Ressentir est une ouverture. Mais accueillir… est un engagement. Un engagement à ne pas fuir ce qui se présente à l’intérieur de soi. Parce que bien souvent, ce n’est pas que nous ne ressentons pas…c’est que nous ne restons pas.
Une émotion monte…et presque instantanément, quelque chose en nous veut la modifier. La comprendre, la calmer, la justifier ou la faire disparaître. Et pourtant…
C’est dans l’espace de l’accueil que la transformation commence réellement.
L’émotion : une énergie en mouvement
Une émotion n’est pas un problème. C’est une énergie. Un mouvement vivant qui cherche à circuler à travers nous.
Dans l’ayurvéda, on parle d’accumulation (AMA) lorsque ce mouvement est interrompu.
Une forme de résidu subtil… que l’on pourrait appeler un “poids émotionnel”.
– trop de retenue… et l’énergie se fige
– trop d’expansion… et elle se disperse
Accueillir, c’est revenir à l’équilibre. C’est permettre à l’émotion d’exister… sans la bloquer, ni la déverser. Pourquoi l’accueil est si difficile ? Parce qu’accueillir demande de rester en présence…sans contrôle. Et cela peut être confrontant.
Certaines émotions réveillent :
– des mémoires
– des peurs
– des parts de soi que l’on a longtemps évitées
Alors, naturellement, le corps cherche à se protéger. Il retient. Et souvent…Ce qui n’est pas accueilli dans le cœur… se retient dans la gorge.
Cela peut se manifester par :
– une sensation de gorge nouée
– une difficulté à exprimer clairement
Non pas parce que l’on ne sait pas quoi dire…mais parce que quelque chose n’a pas encore été pleinement ressenti. Accueillir, ce n’est pas se laisser envahir. Il y a une nuance essentielle ici.

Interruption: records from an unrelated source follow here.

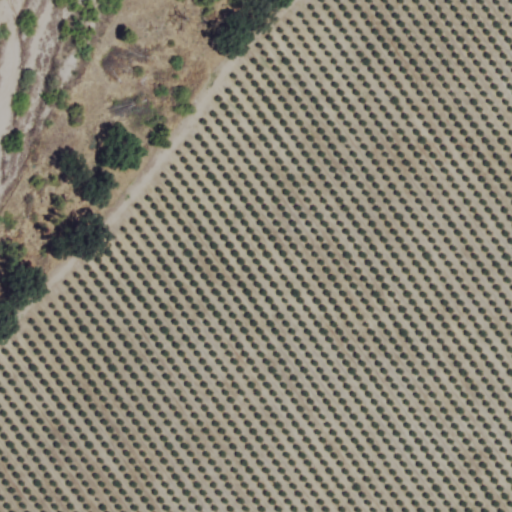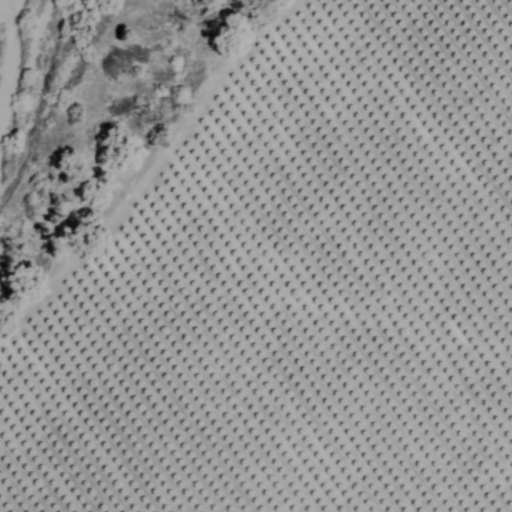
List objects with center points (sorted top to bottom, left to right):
crop: (291, 287)
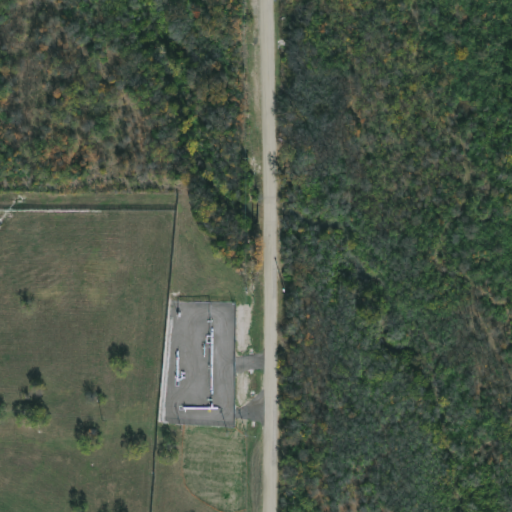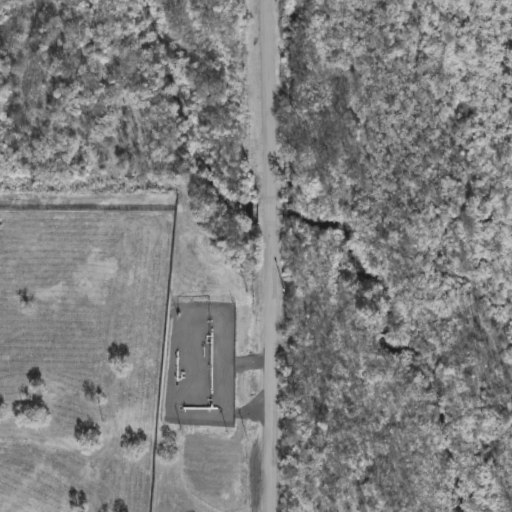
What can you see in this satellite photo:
road: (272, 255)
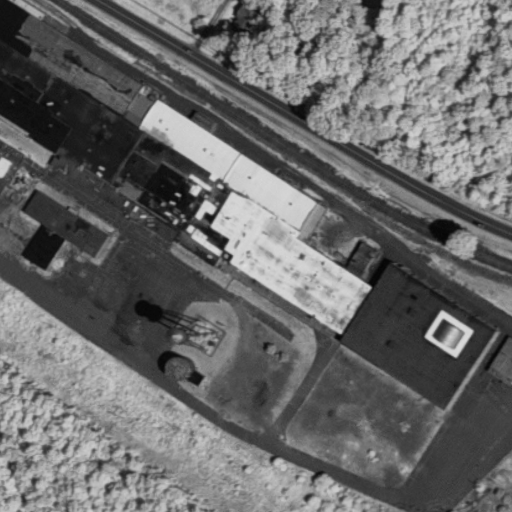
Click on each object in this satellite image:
building: (246, 23)
railway: (105, 40)
road: (301, 119)
railway: (280, 143)
building: (3, 168)
building: (224, 206)
building: (59, 235)
railway: (448, 249)
building: (505, 361)
road: (250, 436)
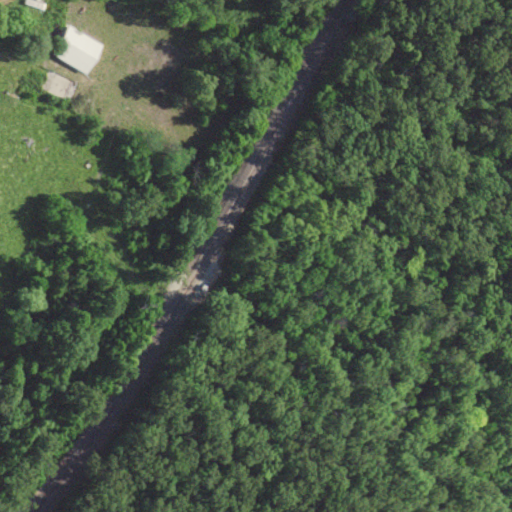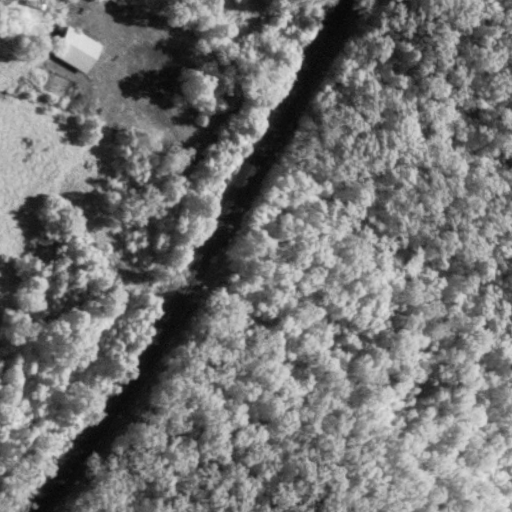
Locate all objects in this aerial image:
road: (5, 49)
building: (76, 49)
railway: (202, 262)
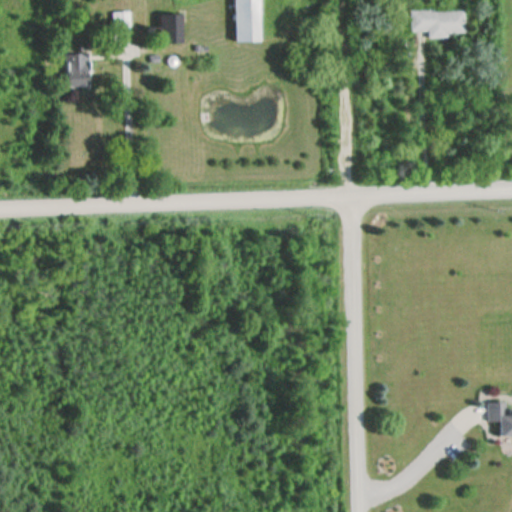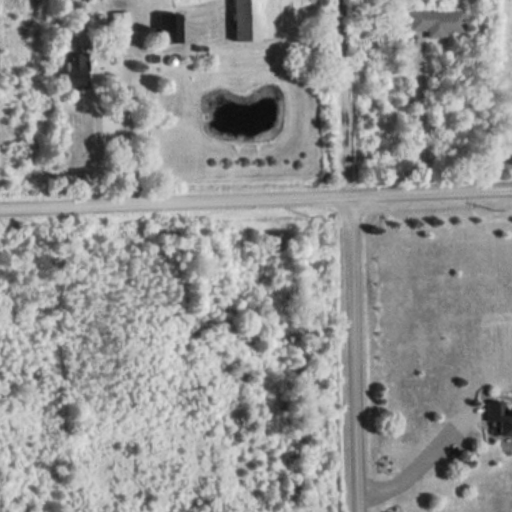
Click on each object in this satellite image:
building: (244, 20)
building: (436, 22)
building: (168, 28)
building: (75, 71)
road: (343, 99)
road: (125, 136)
road: (430, 194)
road: (174, 205)
road: (350, 354)
building: (500, 418)
road: (412, 472)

Accueillir une émotion ne veut pas dire :
– s’y perdre
– la laisser diriger nos actions
– ou la revivre en boucle dans notre tête
Accueillir, c’est créer un espace intérieur suffisamment stable pour dire :
Tu peux être là « émotion »… sans que je me perde en toi.
Dans le yoga kundalini, cet espace se cultive à travers la présence au souffle et aux mouvements conscients.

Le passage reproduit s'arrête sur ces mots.